Repérage et fluidité pour optimiser la prise en charge des personnes avec troubles cognitifs

Les personnes vivant avec la maladie d’Alzheimer présentent habituellement un tableau complexe en raison du motif d’admission (chute, iatrogénie médicamenteuse, dénutrition, infection …) mais également du fait d’autres pathologies associées auxquelles peuvent s’ajouter des problèmes d’ordre social, médico-social, juridique, familial, économique… Il est donc important d’identifier rapidement ces personnes âgées présentant une grande fragilité afin d’adapter la prise en soins.

Le repérage des troubles cognitifs ou comportementaux n’est pas simple. Il ne s’agit pas de poser un diagnostic précis mais a minima de pouvoir repérer un état confusionnel et d’alerter sur la présence de troubles cognitifs.

La prise en charge est ensuite à adapter avec pour objectifs rapidité pour le patient et fluidité pour les équipes. Pour celles-ci, il peut s’agir par exemple de recentrer l’urgentiste sur son cœur de métier en transférant le patient au bon professionnel au bon moment.

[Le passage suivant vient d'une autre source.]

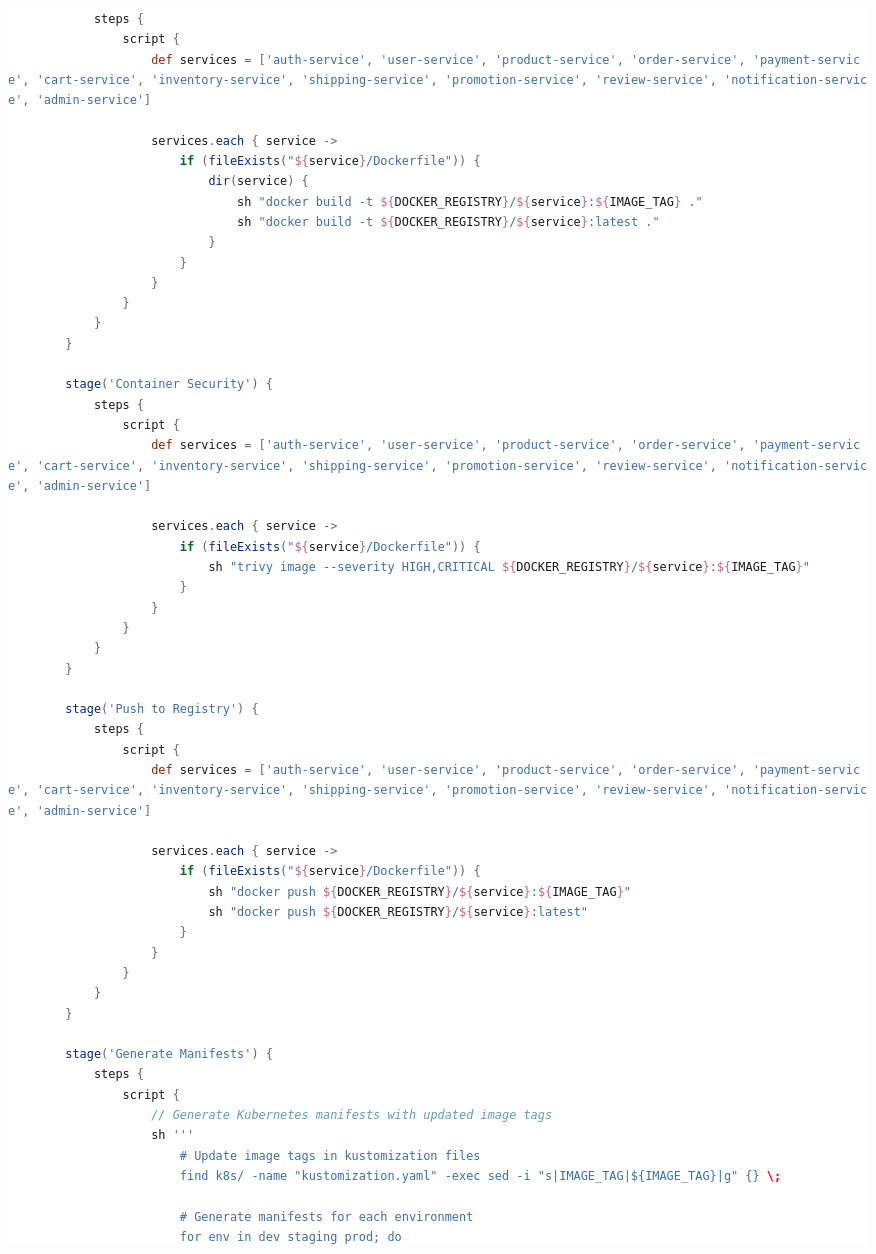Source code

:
 ```groovy
            steps {
                script {
                    def services = ['auth-service', 'user-service', 'product-service', 'order-service', 'payment-service', 'cart-service', 'inventory-service', 'shipping-service', 'promotion-service', 'review-service', 'notification-service', 'admin-service']
                    
                    services.each { service ->
                        if (fileExists("${service}/Dockerfile")) {
                            dir(service) {
                                sh "docker build -t ${DOCKER_REGISTRY}/${service}:${IMAGE_TAG} ."
                                sh "docker build -t ${DOCKER_REGISTRY}/${service}:latest ."
                            }
                        }
                    }
                }
            }
        }
        
        stage('Container Security') {
            steps {
                script {
                    def services = ['auth-service', 'user-service', 'product-service', 'order-service', 'payment-service', 'cart-service', 'inventory-service', 'shipping-service', 'promotion-service', 'review-service', 'notification-service', 'admin-service']
                    
                    services.each { service ->
                        if (fileExists("${service}/Dockerfile")) {
                            sh "trivy image --severity HIGH,CRITICAL ${DOCKER_REGISTRY}/${service}:${IMAGE_TAG}"
                        }
                    }
                }
            }
        }
        
        stage('Push to Registry') {
            steps {
                script {
                    def services = ['auth-service', 'user-service', 'product-service', 'order-service', 'payment-service', 'cart-service', 'inventory-service', 'shipping-service', 'promotion-service', 'review-service', 'notification-service', 'admin-service']
                    
                    services.each { service ->
                        if (fileExists("${service}/Dockerfile")) {
                            sh "docker push ${DOCKER_REGISTRY}/${service}:${IMAGE_TAG}"
                            sh "docker push ${DOCKER_REGISTRY}/${service}:latest"
                        }
                    }
                }
            }
        }
        
        stage('Generate Manifests') {
            steps {
                script {
                    // Generate Kubernetes manifests with updated image tags
                    sh '''
                        # Update image tags in kustomization files
                        find k8s/ -name "kustomization.yaml" -exec sed -i "s|IMAGE_TAG|${IMAGE_TAG}|g" {} \;
                        
                        # Generate manifests for each environment
                        for env in dev staging prod; do
```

Quant à l’adaptation, elle relève d’une réflexion à mener en équipe pour éviter des pratiques courantes mais inappropriées.

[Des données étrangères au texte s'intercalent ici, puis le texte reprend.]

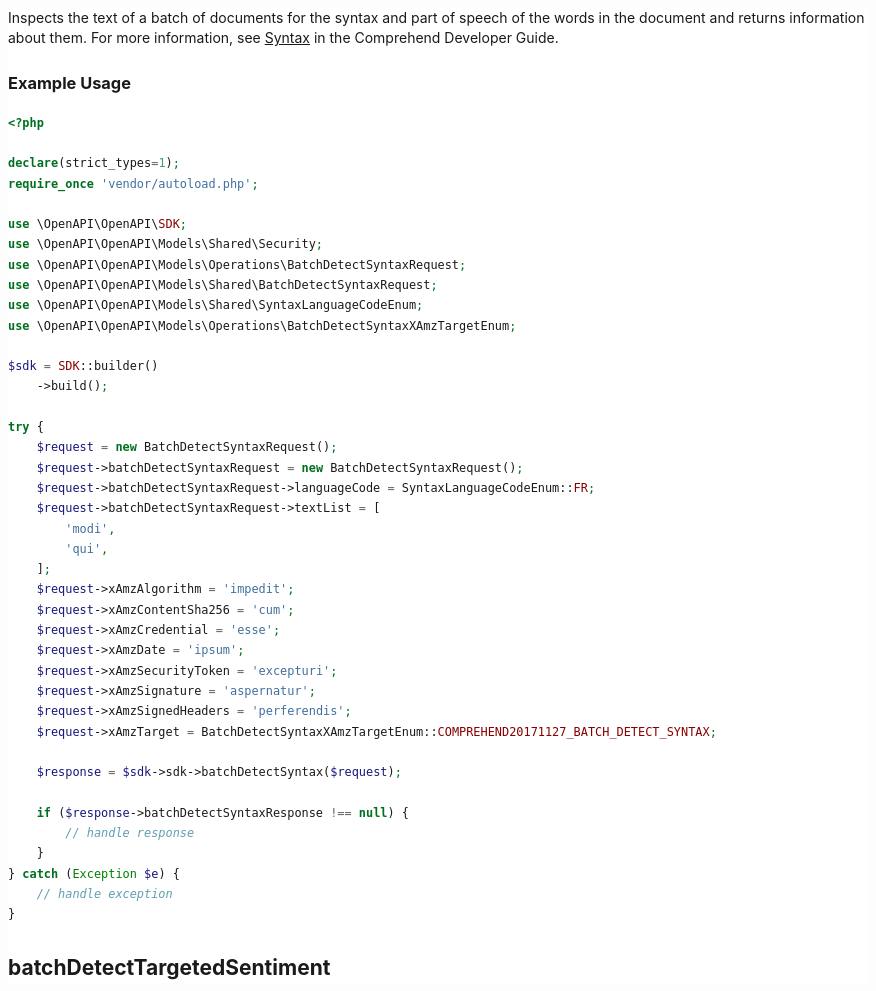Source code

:Inspects the text of a batch of documents for the syntax and part of speech of the words in the document and returns information about them. For more information, see <a href="https://docs.aws.amazon.com/comprehend/latest/dg/how-syntax.html">Syntax</a> in the Comprehend Developer Guide. 

### Example Usage

```php
<?php

declare(strict_types=1);
require_once 'vendor/autoload.php';

use \OpenAPI\OpenAPI\SDK;
use \OpenAPI\OpenAPI\Models\Shared\Security;
use \OpenAPI\OpenAPI\Models\Operations\BatchDetectSyntaxRequest;
use \OpenAPI\OpenAPI\Models\Shared\BatchDetectSyntaxRequest;
use \OpenAPI\OpenAPI\Models\Shared\SyntaxLanguageCodeEnum;
use \OpenAPI\OpenAPI\Models\Operations\BatchDetectSyntaxXAmzTargetEnum;

$sdk = SDK::builder()
    ->build();

try {
    $request = new BatchDetectSyntaxRequest();
    $request->batchDetectSyntaxRequest = new BatchDetectSyntaxRequest();
    $request->batchDetectSyntaxRequest->languageCode = SyntaxLanguageCodeEnum::FR;
    $request->batchDetectSyntaxRequest->textList = [
        'modi',
        'qui',
    ];
    $request->xAmzAlgorithm = 'impedit';
    $request->xAmzContentSha256 = 'cum';
    $request->xAmzCredential = 'esse';
    $request->xAmzDate = 'ipsum';
    $request->xAmzSecurityToken = 'excepturi';
    $request->xAmzSignature = 'aspernatur';
    $request->xAmzSignedHeaders = 'perferendis';
    $request->xAmzTarget = BatchDetectSyntaxXAmzTargetEnum::COMPREHEND20171127_BATCH_DETECT_SYNTAX;

    $response = $sdk->sdk->batchDetectSyntax($request);

    if ($response->batchDetectSyntaxResponse !== null) {
        // handle response
    }
} catch (Exception $e) {
    // handle exception
}
```

## batchDetectTargetedSentiment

L’aidant aux urgences : un interlocuteur ressource à la parole trop souvent négligée

Troubles du comportement, désorientation, panique, incompréhension, refus ou opposition peuvent rapidement rendre la situation invivable pour la personne malade en situation de stress aux urgences, mais également pour son accompagnant et les professionnels. Les troubles cognitifs représentent une difficulté supplémentaire à la délivrance de soins adaptés dans le contexte d’une activité d’urgences sous tension.

L’accompagnant ou le proche aidant devient alors l’interlocuteur ressource pouvant faire lien. Il est souvent le plus à même de fournir les informations utiles, d’anticiper les réactions et de comprendre la conduite du malade dans le contexte perturbant de l’hôpital. Le dialogue entre les différents intervenants (relation malade-soignant-aidant) est crucial pour une prise en charge efficiente.

 

 

 

Communiquer, anticiper, adapter : les enjeux de la formation et de la sensibilisation à la culture gériatrique

La culture gériatrique des équipes aux urgences représente un véritable enjeu. Si la formation et les pratiques des professionnels s’adaptent peu à peu, il est important d’organiser des formations spécifiques concernant l’accompagnement et la prise en soins des personnes atteintes de troubles cognitifs. Quelle conduite à tenir devant une confusion, une apathie, une dépression, des troubles du comportement ou encore devant une attitude agressive du patient voire de son entourage ?

 

Une formation aux troubles cognitifs permet : 

  • d’éviter les situations d’agressivité et d’incompréhension en anticipant les situations et en s’adaptant aux troubles de comportement ;
  • d’éviter les temps d’attente trop longs engendrant des situations complexes et délétères, en prenant des décisions rapides grâce à une bonne connaissance des enjeux et des interlocuteurs adaptés ;
  • un plus fort respect de la personne dans sa singularité, sa dignité et ses droits ;
  • un repérage des situations d’abus et de maltraitance
  • d’apporter au professionnel « un savoir-être » adapté au contexte.

 

Adapter l’espace et tendre vers une approche globale

L’accueil physique de la personne malade et de son aidant passe aussi par la mise en place d’une nouvelle organisation et conception des lieux, génératrices de moins de stress pour l’ensemble des acteurs impliqués. L’univers visuel et lumineux (signalétique, pictogrammes, éclairage…), olfactif et sonore (espaces cloisonnés) sont des leviers majeurs pour favoriser une prise en charge sereine.

Dans la logique des dementia friendly communities, les établissements hospitaliers peuvent tout à fait devenir des dementia friendly hospitals comme c’est déjà le cas dans certains pays anglo-saxons et aborder les enjeux sous différents angles. L’évolution des missions des services d’urgence et l’évolution des populations admises sont à mettre en lien avec la recherche d’une approche globale et d’une philosophie gériatrique complète, et d’ouverture sur la ville et la cité.